In the absence of long-term financing options, attracting private investment in vessels is going to be challenging as the return on investment is expected to occur over a long period of time. Thus, there is a need to relax certain financial constraints present in the sector. First, there needs to be an extension of benefits under the Tonnage Tax Scheme to inland vessels; this tax benefit under section 33 of the Income Tax Act allowed public companies to deduct up to 100 per cent from the P&L account and utilise it for ship acquisition within eight years. The act is currently applicable to ships registered under the Merchant Shipping Act, 1958 and should be extended to cover ships registered under the Inland Vessels Act, 1917. Second, currently most ship acquisitions are done through banking channels vis-à-vis bonds, which can have a longer duration and are used extensively around the globe. Due to this, foreign vessels can avail of a loan for 15 years, while Indian vessel owners get loans for 6-8 years at best. Thus, there is a need to create a riverine development fund to provide longer tenor loans at lower costs.
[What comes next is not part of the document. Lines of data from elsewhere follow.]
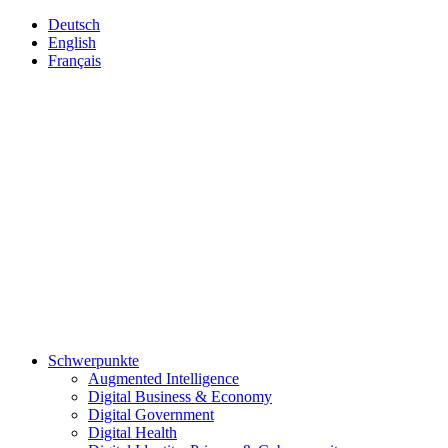
Deutsch
English
Français
Schwerpunkte
Augmented Intelligence
Digital Business & Economy
Digital Government
Digital Health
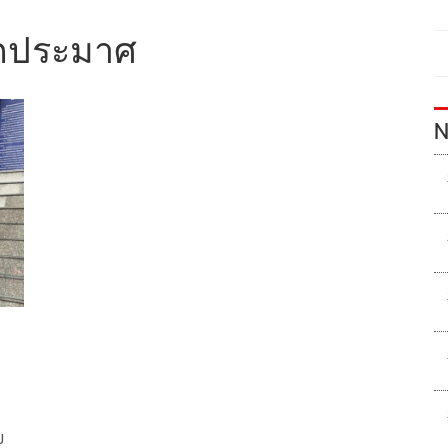
กประมาศ
N
ย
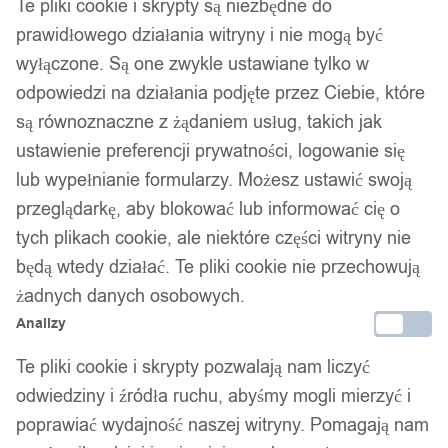
Te pliki cookie i skrypty są niezbędne do
prawidłowego działania witryny i nie mogą być
wyłączone. Są one zwykle ustawiane tylko w
odpowiedzi na działania podjęte przez Ciebie, które
są równoznaczne z żądaniem usług, takich jak
ustawienie preferencji prywatności, logowanie się
lub wypełnianie formularzy. Możesz ustawić swoją
przeglądarkę, aby blokować lub informować cię o
tych plikach cookie, ale niektóre części witryny nie
będą wtedy działać. Te pliki cookie nie przechowują
żadnych danych osobowych.
Analizy
Te pliki cookie i skrypty pozwalają nam liczyć
odwiedziny i źródła ruchu, abyśmy mogli mierzyć i
poprawiać wydajność naszej witryny. Pomagają nam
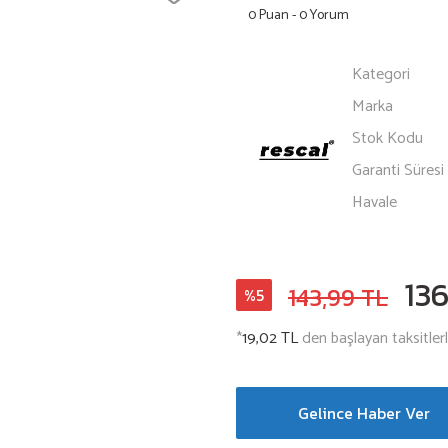
0 Puan - 0 Yorum
Kategori
Marka
Stok Kodu
Garanti Süresi
Havale
136
143,99 TL
%5
*
19,02 TL
den başlayan taksitlerl
Gelince Haber Ver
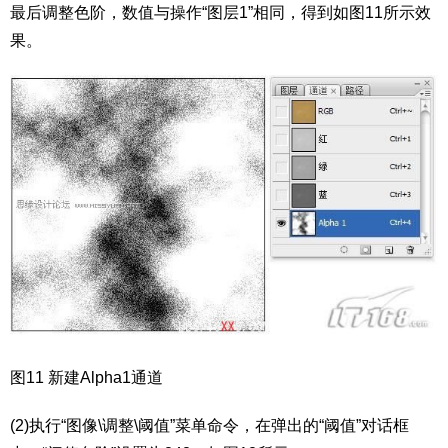
最后调整色阶，数值与操作“图层1”相同，得到如图11所示效
果。
图11 新建Alpha1通道
(2)执行“图像\调整\阈值”菜单命令，在弹出的“阈值”对话框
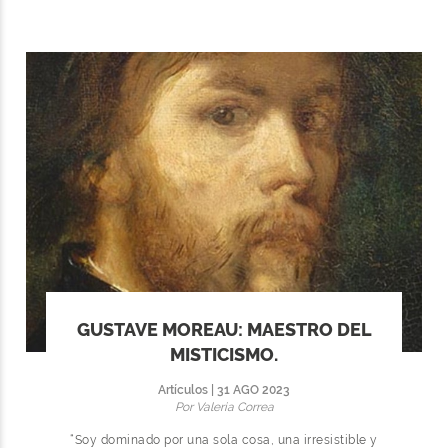
GUSTAVE MOREAU: MAESTRO DEL
MISTICISMO.
Artículos | 31 AGO 2023
Por Valeria Correa
“Soy dominado por una sola cosa, una irresistible y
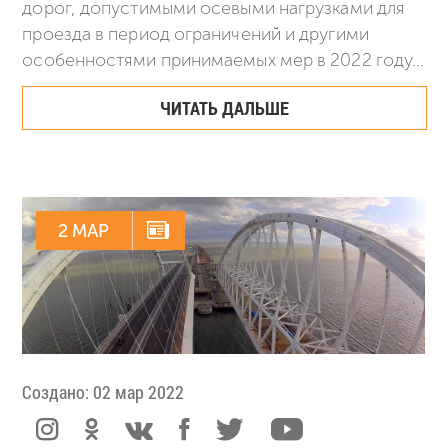
дорог, допустимыми осевыми нагрузками для
проезда в период ограничений и другими
особенностями принимаемых мер в 2022 году...
ЧИТАТЬ ДАЛЬШЕ
2 МАР
Создано: 02 мар 2022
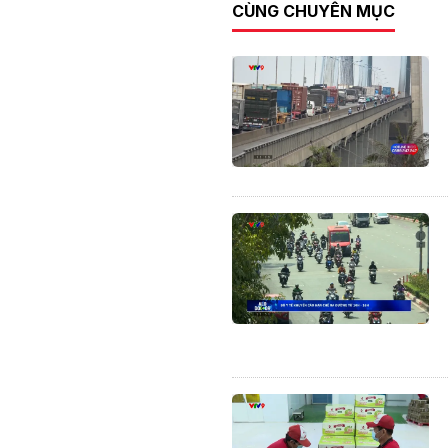
CÙNG CHUYÊN MỤC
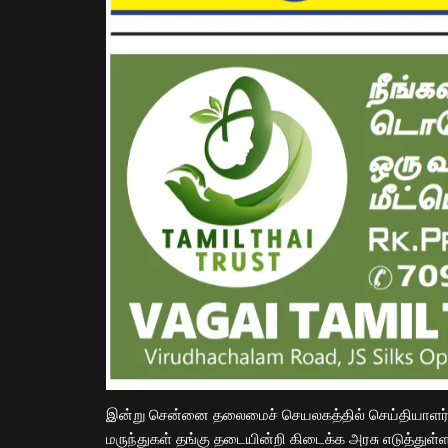
​இன்று சென்னை தலைமைச் செயலகத்தில் செய்தியாளர
மருந்துகள் தங்கு தடையின்றி கிடைக்க அரசு எடுத்துள்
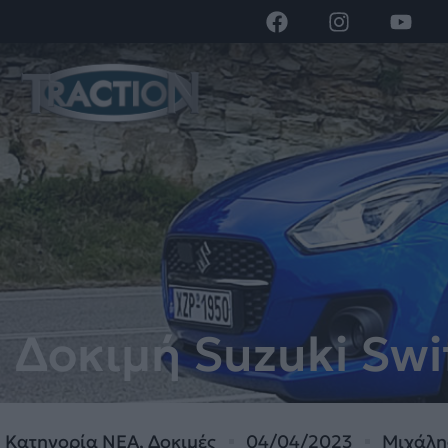
Δοκιμή Suzuki Swif
Κατηγορία
ΝΕΑ
,
Δοκιμές
04/04/2023
Μιχάλη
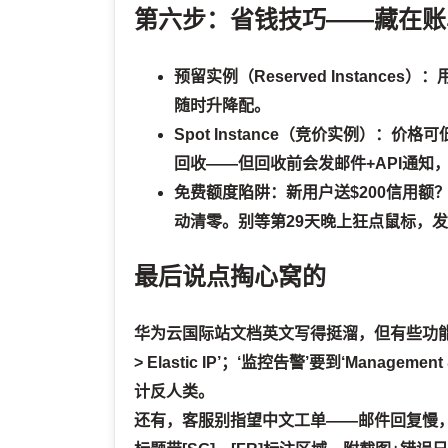
第六步：省钱技巧——藏在账
预留实例（Reserved Instances）
：
随时升降配。
Spot Instance（竞价实例）
：价格可
回收——但回收前会发邮件+API通知
免费额度陷阱
：新用户送$200信用
动清零。别等第29天晚上狂点鼠标，发现
最后说点掏心窝的
华为云国际站文档英文写得挺溜，但有些功能入口像
> Elastic IP’；‘监控告警’要到‘Managem
计反人类。
还有，客服别指望中文工单——邮件回复慢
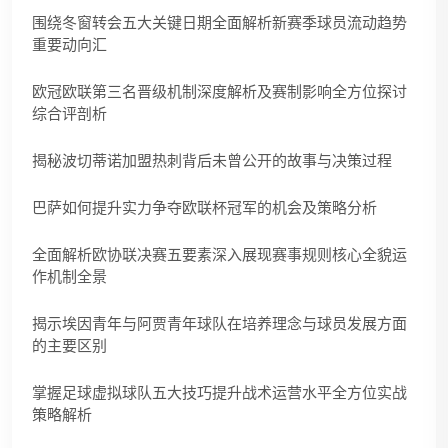
围绕冬窗转会五大关键日期全面解析新赛季球员流动趋势
重要动向汇
欧冠欧联第三名晋级机制深度解析及赛制影响全方位探讨
综合评剖析
揭秘波切蒂诺加盟热刺背后未曾公开的故事与决策过程
巴萨如何提升实力争夺欧联杯冠军的机会及策略分析
全面解析欧协联决赛五要素深入展现赛事规则核心全貌运
作机制全景
揭示埃因青年与阿贾青年球队在培养理念与球员发展方面
的主要区别
掌握足球虚拟球队五大技巧提升战术运营水平全方位实战
策略解析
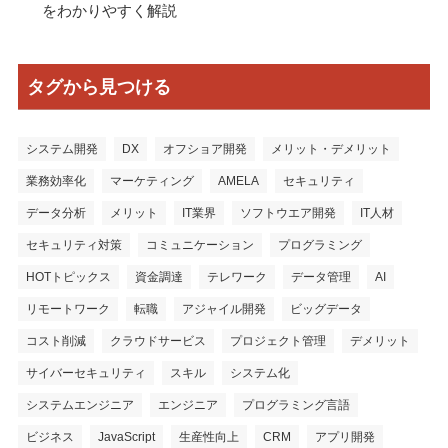
をわかりやすく解説
タグから見つける
システム開発
DX
オフショア開発
メリット・デメリット
業務効率化
マーケティング
AMELA
セキュリティ
データ分析
メリット
IT業界
ソフトウエア開発
IT人材
セキュリティ対策
コミュニケーション
プログラミング
HOTトピックス
資金調達
テレワーク
データ管理
AI
リモートワーク
転職
アジャイル開発
ビッグデータ
コスト削減
クラウドサービス
プロジェクト管理
デメリット
サイバーセキュリティ
スキル
システム化
システムエンジニア
エンジニア
プログラミング言語
ビジネス
JavaScript
生産性向上
CRM
アプリ開発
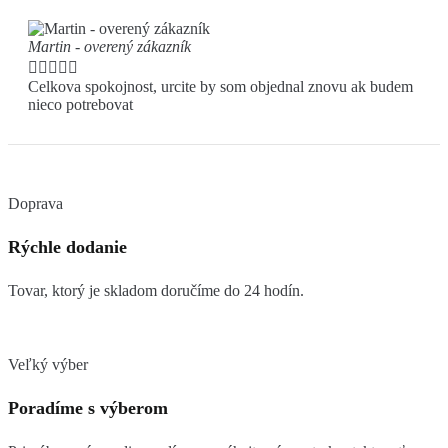
Martin - overený zákazník





Celkova spokojnost, urcite by som objednal znovu ak budem
nieco potrebovat
Doprava
Rýchle dodanie
Tovar, ktorý je skladom doručíme do 24 hodín.
Veľký výber
Poradíme s výberom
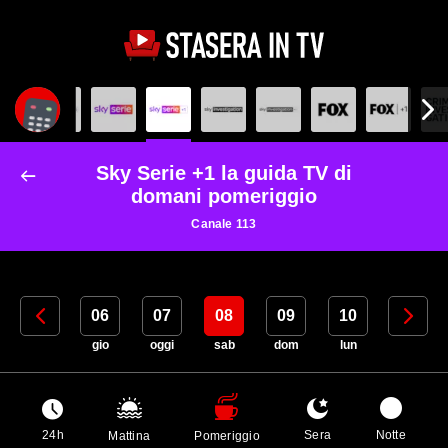
Sky Serie +1 la guida TV di
domani pomeriggio
Canale 113
05
06
07
08
09
10
11
mer
gio
oggi
sab
dom
lun
mar
24h
Sera
Notte
Mattina
Pomeriggio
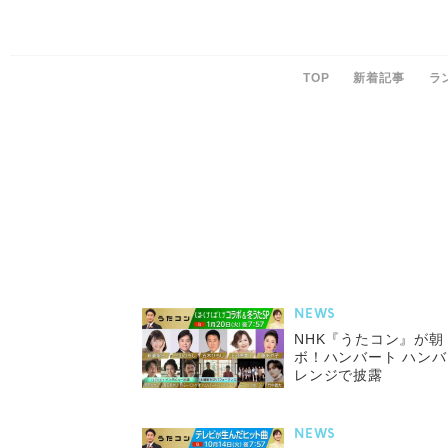
TOP
新着記事
ラ
NEWS
NHK『うたコン』が
ボ！ハンバート ハン
レンジで披露
NEWS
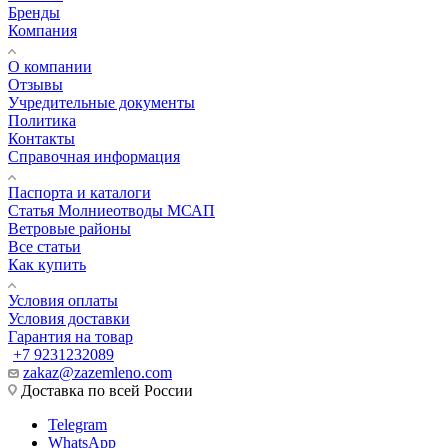
Бренды
Компания
О компании
Отзывы
Учредительные документы
Политика
Контакты
Справочная информация
Паспорта и каталоги
Статья Молниеотводы МСАП
Ветровые районы
Все статьи
Как купить
Условия оплаты
Условия доставки
Гарантия на товар
+7 9231232089
zakaz@zazemleno.com
Доставка по всей России
Telegram
WhatsApp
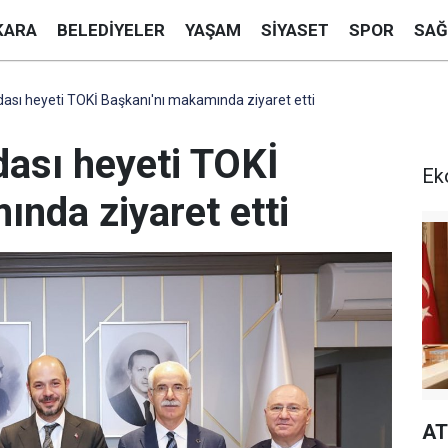
KARA
BELEDIYELER
YAŞAM
SIYASET
SPOR
SAĞ
ası heyeti TOKİ Başkanı'nı makamında ziyaret etti
dası heyeti TOKİ
Ek
nda ziyaret etti
AT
Third, there is a need to create a financial assistance policy in order to promote shipbuilding in India. Such policies can be exclusively for new build barges/IV vessels proposed to be deployed in national waterways for the movement of cargoes and passengers. Last but not least, a key challenge for the lender in ship financing is the drop in valuations that takes place if the ship does not get suitable business. Thus, to protect banks, ships can be owned by a special purpose vehicle that can also be leased across the globe.
Going forward, the IWT sector will need policy clarity and complete coordination at all levels of the government in order to fully realise its potential and integrate with the rest of the Indian economy. Historically, the sector was a bulwark of Indian prosperity and even today it has the capability of giving generous dividends if developed properly.